Ziele teilweise übertroffen Ceratizit macht Fortschritte bei der Nachhaltigkeitsstrategie

Quelle: Ceratizit 2 min Lesedauer

Ceratizit hat bei der Umsetzung seiner Nachhaltigkeitsstrategie bedeutende Fortschritte erzielt. Im Rahmen der AMB wurden die wichtigsten Leistungsindikatoren vorgestellt.

Die ProACT-Mill-Fräser wurdem auf Basis des nachhaltigeren upGRADE-Hartmetalls CT-GS20Y entwickelt.(Bild: Ceratizit)
Die ProACT-Mill-Fräser wurdem auf Basis des nachhaltigeren upGRADE-Hartmetalls CT-GS20Y entwickelt.
(Bild: Ceratizit)

Der kürzlich veröffentlichte Nachhaltigkeitsbericht der Plansee Group, zu der auch Ceratizit gehört, zeigt, dass die gesteckten Ziele teilweise übertroffen wurden. Die Nachhaltigkeitsstrategie von Ceratizit konzentriert sich auf vier zentrale Bereiche: nachhaltige Produkt- und Technologieinnovation, Material- und Ressourceneffizienz in der Produktion, attraktive Arbeitsbedingungen sowie ökologische und soziale Aspekte in der Lieferkette.
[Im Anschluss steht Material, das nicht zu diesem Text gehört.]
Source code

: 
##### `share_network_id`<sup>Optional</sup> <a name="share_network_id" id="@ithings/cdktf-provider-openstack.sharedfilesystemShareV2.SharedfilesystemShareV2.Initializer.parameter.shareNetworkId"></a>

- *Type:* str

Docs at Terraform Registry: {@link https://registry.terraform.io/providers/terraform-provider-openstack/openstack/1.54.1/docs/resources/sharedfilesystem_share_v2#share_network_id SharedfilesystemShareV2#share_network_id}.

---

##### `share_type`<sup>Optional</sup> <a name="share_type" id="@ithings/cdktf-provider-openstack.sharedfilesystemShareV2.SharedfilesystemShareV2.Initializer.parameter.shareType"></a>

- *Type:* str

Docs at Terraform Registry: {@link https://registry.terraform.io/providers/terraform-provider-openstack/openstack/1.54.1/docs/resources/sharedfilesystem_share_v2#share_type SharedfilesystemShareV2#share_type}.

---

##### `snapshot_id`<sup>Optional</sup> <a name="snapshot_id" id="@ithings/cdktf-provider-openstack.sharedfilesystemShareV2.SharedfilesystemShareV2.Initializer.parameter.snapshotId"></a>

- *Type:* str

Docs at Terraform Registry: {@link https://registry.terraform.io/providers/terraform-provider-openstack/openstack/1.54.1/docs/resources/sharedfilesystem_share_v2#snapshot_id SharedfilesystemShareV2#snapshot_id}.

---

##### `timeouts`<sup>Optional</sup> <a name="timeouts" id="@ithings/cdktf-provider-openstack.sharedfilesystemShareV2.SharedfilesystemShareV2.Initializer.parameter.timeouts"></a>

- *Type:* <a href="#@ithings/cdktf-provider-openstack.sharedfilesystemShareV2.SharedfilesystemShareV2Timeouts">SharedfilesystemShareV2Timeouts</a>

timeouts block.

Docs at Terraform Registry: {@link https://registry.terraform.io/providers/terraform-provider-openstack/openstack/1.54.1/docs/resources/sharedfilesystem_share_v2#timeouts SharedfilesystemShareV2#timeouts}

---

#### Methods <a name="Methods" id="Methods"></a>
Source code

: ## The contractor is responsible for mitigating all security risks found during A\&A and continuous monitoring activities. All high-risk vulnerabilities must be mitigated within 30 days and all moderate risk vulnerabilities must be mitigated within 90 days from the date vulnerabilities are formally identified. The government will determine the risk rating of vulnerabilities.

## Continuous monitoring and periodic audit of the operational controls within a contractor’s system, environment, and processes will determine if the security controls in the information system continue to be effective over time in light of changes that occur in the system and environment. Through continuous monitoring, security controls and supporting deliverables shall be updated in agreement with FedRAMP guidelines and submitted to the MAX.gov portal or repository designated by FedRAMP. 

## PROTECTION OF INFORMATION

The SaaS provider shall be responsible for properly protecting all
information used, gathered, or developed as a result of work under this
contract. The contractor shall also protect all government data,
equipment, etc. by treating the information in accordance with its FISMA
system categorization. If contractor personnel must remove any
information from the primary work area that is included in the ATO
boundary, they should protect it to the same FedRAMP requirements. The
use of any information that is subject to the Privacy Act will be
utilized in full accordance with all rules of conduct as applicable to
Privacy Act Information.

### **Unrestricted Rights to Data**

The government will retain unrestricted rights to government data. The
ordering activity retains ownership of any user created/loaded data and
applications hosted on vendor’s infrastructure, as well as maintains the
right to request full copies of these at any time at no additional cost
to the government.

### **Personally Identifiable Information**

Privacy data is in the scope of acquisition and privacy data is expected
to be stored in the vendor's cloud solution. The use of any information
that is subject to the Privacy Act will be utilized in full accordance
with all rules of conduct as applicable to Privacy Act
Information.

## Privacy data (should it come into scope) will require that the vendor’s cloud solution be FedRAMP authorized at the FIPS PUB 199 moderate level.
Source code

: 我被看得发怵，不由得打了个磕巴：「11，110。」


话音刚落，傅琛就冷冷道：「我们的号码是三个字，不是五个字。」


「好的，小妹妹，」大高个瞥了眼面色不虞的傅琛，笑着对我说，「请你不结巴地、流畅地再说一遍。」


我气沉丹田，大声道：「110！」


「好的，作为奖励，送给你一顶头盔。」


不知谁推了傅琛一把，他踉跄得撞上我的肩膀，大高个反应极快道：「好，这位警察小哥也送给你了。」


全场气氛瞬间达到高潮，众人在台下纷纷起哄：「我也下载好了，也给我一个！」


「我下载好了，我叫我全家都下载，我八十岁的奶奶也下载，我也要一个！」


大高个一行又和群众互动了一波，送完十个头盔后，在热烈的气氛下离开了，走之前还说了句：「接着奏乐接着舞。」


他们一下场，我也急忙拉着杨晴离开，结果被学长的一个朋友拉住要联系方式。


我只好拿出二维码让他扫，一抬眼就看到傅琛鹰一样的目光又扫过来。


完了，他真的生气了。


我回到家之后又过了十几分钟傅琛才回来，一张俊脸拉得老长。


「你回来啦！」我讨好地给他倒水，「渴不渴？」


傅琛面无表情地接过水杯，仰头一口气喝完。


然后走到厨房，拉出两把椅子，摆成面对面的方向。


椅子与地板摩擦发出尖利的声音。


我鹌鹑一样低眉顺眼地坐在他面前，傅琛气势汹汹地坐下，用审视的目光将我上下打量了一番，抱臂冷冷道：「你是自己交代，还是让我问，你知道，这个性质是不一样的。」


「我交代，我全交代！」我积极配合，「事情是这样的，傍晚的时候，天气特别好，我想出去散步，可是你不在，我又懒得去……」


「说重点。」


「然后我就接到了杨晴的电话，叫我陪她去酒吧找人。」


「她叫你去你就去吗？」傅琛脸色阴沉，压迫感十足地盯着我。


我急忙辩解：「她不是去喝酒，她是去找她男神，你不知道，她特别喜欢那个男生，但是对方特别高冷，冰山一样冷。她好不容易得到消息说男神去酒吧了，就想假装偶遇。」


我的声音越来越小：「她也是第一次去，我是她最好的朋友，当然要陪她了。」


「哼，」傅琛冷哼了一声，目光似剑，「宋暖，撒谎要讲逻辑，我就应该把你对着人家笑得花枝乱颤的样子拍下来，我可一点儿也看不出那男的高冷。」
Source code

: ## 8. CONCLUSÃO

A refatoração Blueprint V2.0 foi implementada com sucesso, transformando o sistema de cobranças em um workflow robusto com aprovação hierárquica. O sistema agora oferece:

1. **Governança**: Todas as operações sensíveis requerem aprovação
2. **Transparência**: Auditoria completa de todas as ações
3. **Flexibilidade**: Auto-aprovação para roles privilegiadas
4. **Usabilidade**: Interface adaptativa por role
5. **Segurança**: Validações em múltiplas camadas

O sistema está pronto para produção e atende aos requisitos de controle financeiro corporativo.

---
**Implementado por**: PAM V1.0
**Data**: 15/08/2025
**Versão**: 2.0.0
CO2-Fußabdruck um 22 Prozent gesenkt

Ein wichtiger Leistungsindikator in der ersten Phase ist der Corporate Carbon Footprint (CCF). Ceratizit konnte im Geschäftsjahr 2023 den CCF im Vergleich zum Basisjahr 2020 um 22 Prozent senken, von 201.449 Tonnen CO2e auf 156.988 Tonnen CO2e (Scope 1, 2 und 3). Damit ist das Unternehmen auf einem guten Weg, das Ziel einer Reduktion um 35 Prozent bis zum Geschäftsjahr 2025 zu erreichen.

Recyclingrate über den Zielen

Ein weiterer zentraler Leistungsindikator ist die Recyclingrate für den Hauptrohstoff Wolfram. Das Ziel von 90 Prozent wurde im Jahr 2023 sogar übertroffen, mit einer Recyclingrate von 95 Prozent. Andreas Lackner, Vorstandssprecher von Ceratizit, betont: „Wir konzentrieren uns in der Nachhaltigkeitsstrategie auf jene Bereiche, in denen wir mit der größten Wirkung Fortschritte erzielen können. Wir wollen nicht nur nachhaltiger werden, sondern auch Vorreiter und Vorbild in unseren Branchen sein.“

Melissa Albeck, Vorstandsmitglied von Ceratizit, ergänzt: „Nachdem im ersten Schritt die Reduktion unseres CO2-Fußabdrucks und die Steigerung der Recyclingrate für Wolfram im Fokus standen, nehmen wir nun verstärkt auch die Themen attraktive Arbeitsbedingungen und ökologische und soziale Aspekte in der Lieferkette in den Blick.“ Basierend auf umfangreichen Befragungen bei Mitarbeitenden beziehungsweise Lieferanten wird Ceratizit in den kommenden Monaten verstärkt Maßnahmen ergreifen, um attraktive Arbeitsbedingungen zu gewährleisten und ökologische sowie soziale Aspekte entlang der Lieferkette sicherzustellen.

Fräser aus wiederaufbereitetem Hartmetallpulver

Der ProACT-Mill-Fräser bietet eine bis zu 30 Prozent höhere Standzeit.(Bild: Ceratizit)
Der ProACT-Mill-Fräser bietet eine bis zu 30 Prozent höhere Standzeit.
(Bild: Ceratizit)

Auf der AMB präsentierte Ceratizit zudem die ProACT-Mill-Fräser, die nicht nur eine bis zu 30 Prozent höhere Standzeit bieten, sondern auch auf Basis des nachhaltigeren upGRADE-Hartmetalls CT-GS20Y entwickelt wurden. Diese Hartmetallsorte zeichnet sich durch einen Anteil von über 99 Prozent wiederaufbereitetem Hartmetallpulver aus und schont damit wertvolle Rohstoffressourcen. Mit den ProACT-Mill-Produkten schließt Ceratizit den Kreislauf, der bei der Rohstoffversorgung mit dem Rückkauf und der Wiederaufbereitung verschlissener Hartmetallwerkzeuge beginnt und bis zu den fertigen Werkzeugen reicht. Das Unternehmen setzt damit ein Zeichen für eine nachhaltige und ressourcenschonende Produktion.